You can increase the performance of your small system by adding filter area. I've used American Fabric Filter Co. They can help you. 
The mini cyclones available will reduce the filter plugging but they also add to the lose of flow. A planer makes a lot of chips and will quickly fill a 55 gallon drum.


----------



## Tool Agnostic (Aug 13, 2017)

I just made this comment in another thread, but it also applies here:

"If you design your system with runs of pipe, be sure you include a way to clean them out from time to time. Sawdust will settle in them, even with the best of dust collectors, let alone a shop vac. With time, temperature, and humidity changes, the sawdust can accumulate and harden inside the pipes like arteriosclerosis."


----------



## SteveKoz (Feb 22, 2019)

Appreciate all the help.. 

Larry42: I'm getting the HF DC and the 5" DD from Oneida. I also ordered the Wynn 35BA filter. The lady at Oneida said the HF DC comes with a 5" inlet which is why I felt it would be good to run the entire system with 5" metal piping. After looking at the HF DC again it states a 4" inlet.. Not sure a 4" inlet connected to a 5" pipe run will produce the best results. I don't have the mindset to understand the physics behind all this. Thought to ask the people who have actual hands on experience what they found to work and not work. I do appreciate the help!

Entries shown
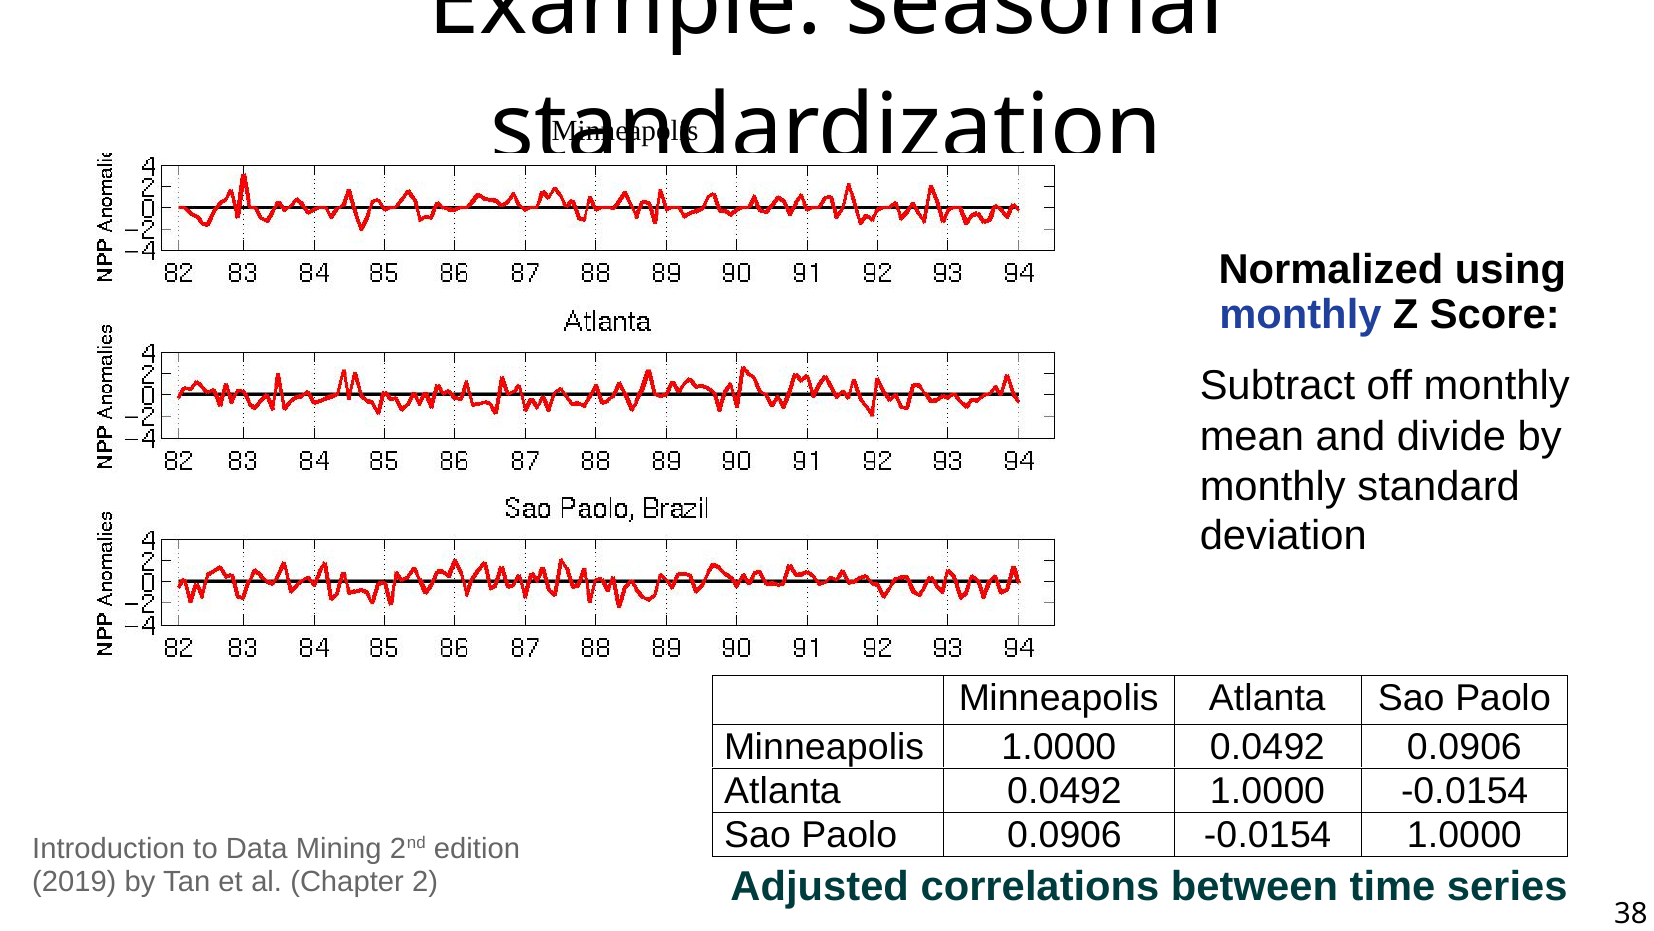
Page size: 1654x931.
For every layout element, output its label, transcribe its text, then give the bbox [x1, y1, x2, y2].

text_box Normalized using monthly Z Score: Subtract off monthly mean and divide by monthly standard deviation [1185, 240, 1585, 566]
text_box Minneapolis [536, 103, 771, 154]
text_box Introduction to Data Mining 2nd edition (2019) by Tan et al. (Chapter 2) [17, 825, 556, 916]
picture [11, 153, 1636, 886]
title Example: seasonal standardization [82, 1, 1571, 121]
text_box Adjusted correlations between time series [699, 852, 1600, 915]
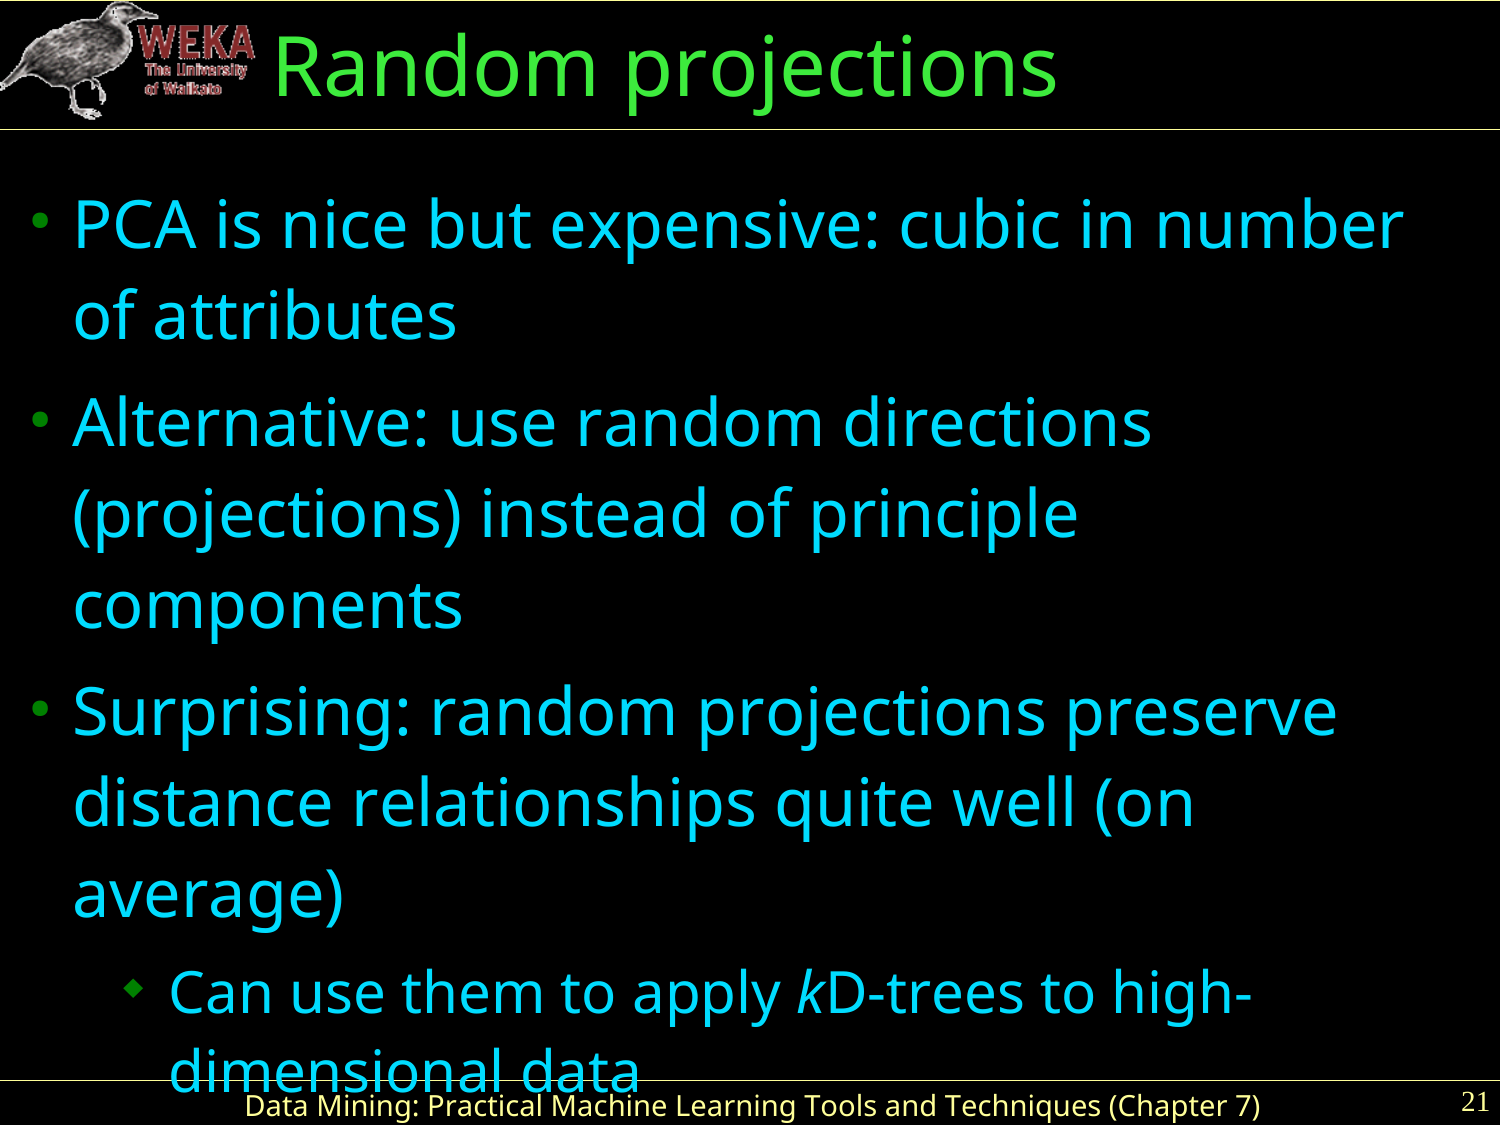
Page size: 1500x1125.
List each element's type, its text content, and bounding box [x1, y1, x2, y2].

title Random projections [263, 0, 1500, 159]
list PCA is nice but expensive: cubic in number of attributes Alternative: use random directions (projections) instead of principle components Surprising: random projections preserve distance relationships quite well (on average) Can use them to apply kD-trees to high-dimensional data Can improve stability by using ensemble of models based on different projections [29, 177, 1477, 1093]
picture [0, 1, 263, 129]
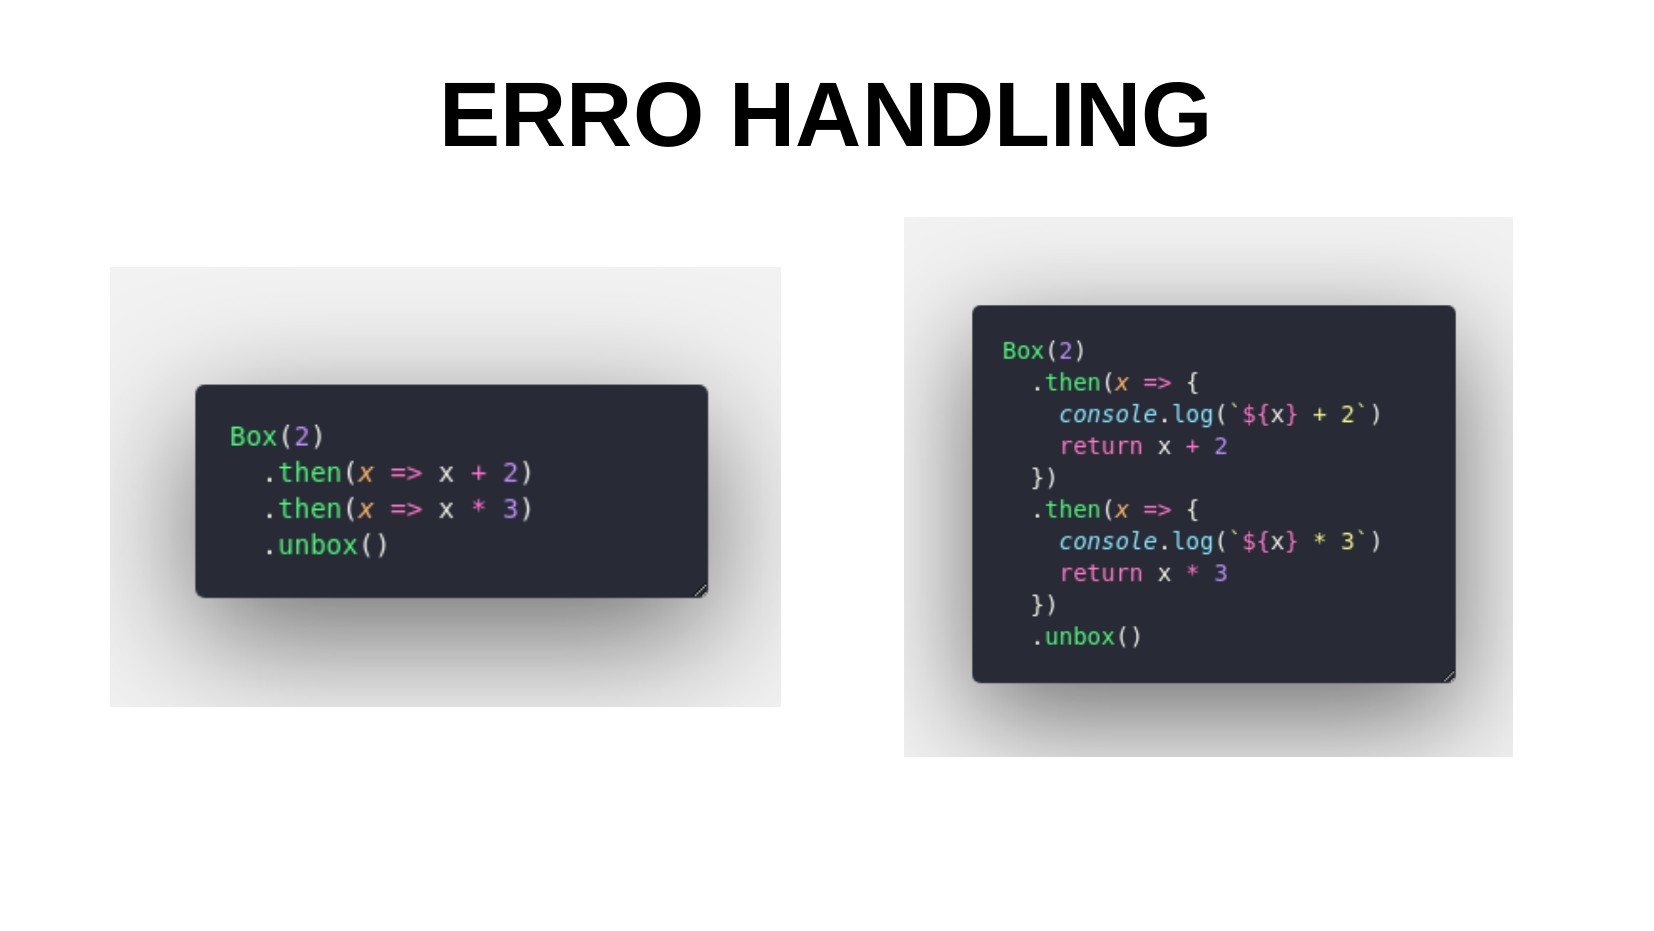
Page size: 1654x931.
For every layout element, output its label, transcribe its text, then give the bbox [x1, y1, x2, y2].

Instruction A
Which items does SteveKoz say he is getting or has ordered, according to the dust collection thread?
Instruction B
Can you copy the passage of the dust collection thread between "I just made" and "(Feb 22, 2019)", inclusive?

Exercise output A
- The HF DC
- The 5" DD from Oneida
- The Wynn 35BA filter

Exercise output B
I just made this comment in another thread, but it also applies here:

"If you design your system with runs of pipe, be sure you include a way to clean them out from time to time. Sawdust will settle in them, even with the best of dust collectors, let alone a shop vac. With time, temperature, and humidity changes, the sawdust can accumulate and harden inside the pipes like arteriosclerosis."


----------



## SteveKoz (Feb 22, 2019)